### Stated task 1
In the text on dominating local martingale measures, retype the passage between "The existence of dominating" and "Here we follow [27].", inclusive.
### Stated task 2
Which monographs does the text on dominating local martingale measures name as avoiding complete filtrations? List each by its authors and reference number.
### Stated task 3
Give what follows the last sentence of the text on dominating local martingale measures.

The existence of dominating local martingale measures

Abstract

We prove that for locally bounded processes the absence of arbitrage opportunities of the first kind is equivalent to the existence of a dominating local martingale measure. This is related to and motivated by results from the theory of filtration enlargements.

Appendix: Incomplete filtrations

Here we collect some classical observations which allow transferring to our setting results of other authors that were obtained under complete filtrations. There are at least three important monographs which avoid the use of complete filtrations as far as possible, namely Jacod [25], Jacod and Shiryaev [27] and von Weizsäcker and Winkler [51]. Here we follow [27].

Let \((\varOmega, \mathcal {F}, (\mathcal {F}_{t})_{t \ge0}, P)\) be a filtered probability space equipped with a right-continuous filtration \((\mathcal {F}_{t})\). Write \(\mathcal {F}^{P}\) for the \(P\)-completion of ℱ and \(\mathcal{N}^{P}\) for the \(P\)-nullsets of \(\mathcal {F}^{P}\). Then \(\mathcal {F}_{t}^{P} = \mathcal {F}_{t} \vee\mathcal{N}^{P}\), \(t\ge0\), satisfies the usual conditions. It is well known and easy to show that for every random variable \(X\) on \((\varOmega, \mathcal {F}^{P})\), there exists a random variable \(Y\) on \((\varOmega, \mathcal {F})\) with \(P[X=Y]=1\).

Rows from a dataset
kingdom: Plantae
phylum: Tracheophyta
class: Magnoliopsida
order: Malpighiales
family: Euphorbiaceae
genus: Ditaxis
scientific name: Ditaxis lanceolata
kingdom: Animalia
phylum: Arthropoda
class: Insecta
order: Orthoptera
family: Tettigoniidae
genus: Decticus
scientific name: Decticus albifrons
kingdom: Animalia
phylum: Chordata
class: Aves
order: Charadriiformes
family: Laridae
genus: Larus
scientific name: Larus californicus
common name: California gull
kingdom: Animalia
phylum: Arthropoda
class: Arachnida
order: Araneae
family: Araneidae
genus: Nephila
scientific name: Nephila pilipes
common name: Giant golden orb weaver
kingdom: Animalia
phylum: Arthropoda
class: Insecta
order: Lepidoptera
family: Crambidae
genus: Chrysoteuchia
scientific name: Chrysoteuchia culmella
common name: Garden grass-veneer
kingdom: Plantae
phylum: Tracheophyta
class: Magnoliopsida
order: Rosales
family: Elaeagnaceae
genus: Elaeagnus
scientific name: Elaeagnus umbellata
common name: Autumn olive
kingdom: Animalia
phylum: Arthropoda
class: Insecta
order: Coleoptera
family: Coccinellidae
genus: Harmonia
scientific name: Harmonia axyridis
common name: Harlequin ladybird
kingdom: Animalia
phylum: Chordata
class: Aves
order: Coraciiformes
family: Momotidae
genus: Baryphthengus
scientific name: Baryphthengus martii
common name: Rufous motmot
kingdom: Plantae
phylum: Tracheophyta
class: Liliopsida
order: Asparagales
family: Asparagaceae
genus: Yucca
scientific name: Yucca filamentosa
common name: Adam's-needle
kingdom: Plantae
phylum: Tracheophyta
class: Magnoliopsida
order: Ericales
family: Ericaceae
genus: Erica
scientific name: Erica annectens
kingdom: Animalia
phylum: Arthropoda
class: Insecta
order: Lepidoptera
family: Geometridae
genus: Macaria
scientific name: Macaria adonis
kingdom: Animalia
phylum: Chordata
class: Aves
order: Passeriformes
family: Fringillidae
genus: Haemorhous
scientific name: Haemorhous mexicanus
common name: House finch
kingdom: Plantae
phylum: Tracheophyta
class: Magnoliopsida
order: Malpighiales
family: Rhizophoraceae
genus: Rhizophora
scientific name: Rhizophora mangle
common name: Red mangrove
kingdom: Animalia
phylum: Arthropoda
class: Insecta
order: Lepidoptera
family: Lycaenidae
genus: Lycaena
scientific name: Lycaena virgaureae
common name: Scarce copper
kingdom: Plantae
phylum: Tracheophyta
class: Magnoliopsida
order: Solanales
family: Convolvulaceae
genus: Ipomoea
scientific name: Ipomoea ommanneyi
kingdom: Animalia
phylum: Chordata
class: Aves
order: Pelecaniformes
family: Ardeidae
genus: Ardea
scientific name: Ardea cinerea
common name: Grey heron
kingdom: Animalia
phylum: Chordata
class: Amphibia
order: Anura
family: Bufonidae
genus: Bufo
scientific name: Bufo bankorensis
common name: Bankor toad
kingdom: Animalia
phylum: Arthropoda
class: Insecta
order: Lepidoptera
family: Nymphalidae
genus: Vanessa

### Output 1
The existence of dominating local martingale measures

Abstract

We prove that for locally bounded processes the absence of arbitrage opportunities of the first kind is equivalent to the existence of a dominating local martingale measure. This is related to and motivated by results from the theory of filtration enlargements.

Appendix: Incomplete filtrations

Here we collect some classical observations which allow transferring to our setting results of other authors that were obtained under complete filtrations. There are at least three important monographs which avoid the use of complete filtrations as far as possible, namely Jacod [25], Jacod and Shiryaev [27] and von Weizsäcker and Winkler [51]. Here we follow [27].

### Output 2
Jacod [25]
Jacod and Shiryaev [27]
von Weizsäcker and Winkler [51]

### Output 3
Recall that the optional \(\sigma\)-algebra over \((\mathcal {F}_{t})\) is the \(\sigma \)-algebra on \(\varOmega\times[0,\infty)\) that is generated by all processes of the form \(X_{t}(\omega) = 1_{A}(\omega) 1_{[r,s)}(t)\) for some \(0\le r < s < \infty\) and \(A \in \mathcal {F}_{r}\), and the predictable \(\sigma\)-algebra is generated by all processes of the form \(X_{t}(\omega) = 1_{A}(\omega) 1_{\{0\}}(t) + 1_{B}(\omega) 1_{(r,s]}(t)\) for some \(0\le r < s < \infty\), \(A \in \mathcal {F}_{0}\) and \(B \in \mathcal {F}_{r}\). Similarly, we define the predictable and optional \(\sigma\)-algebras over \((\mathcal {F}^{P}_{t})\).

The first result relates stopping times under \((\mathcal {F}_{t})\) and under \((\mathcal {F}^{P}_{t})\).

Lemma A.1

(Lemma I.1.19 of [27])

Any stopping time on the completion \((\varOmega, (\mathcal {F}^{P}_{t}))\) is almost surely equal to a stopping time on \((\varOmega, (\mathcal {F}_{t}))\).

We also have a comparable result at the level of processes.

Lemma A.2

Any predictable (optional) process on the completion \((\varOmega, (\mathcal {F}^{P}_{t}))\) is indistinguishable from a predictable (optional) process on \((\varOmega, (\mathcal {F}_{t}))\).

Proof

The predictable case is Lemma I.2.17 of [27]. The proof of the optional case works exactly in the same way: the claim is trivial for the generating processes described above, and we can use the monotone class theorem to pass to indicator functions of general optional sets. Then we use monotone convergence to pass to general optional processes. □

This allows us to deduce a similar result for càdlàg processes.

Lemma A.3

Let \(S\) be an \((\mathcal {F}^{P}_{t})\)-adapted process that is almost surely càdlàg. Then \(S\) is indistinguishable from an \((\mathcal {F}_{t})\)-adapted process (which is then, of course, almost surely càdlàg as well).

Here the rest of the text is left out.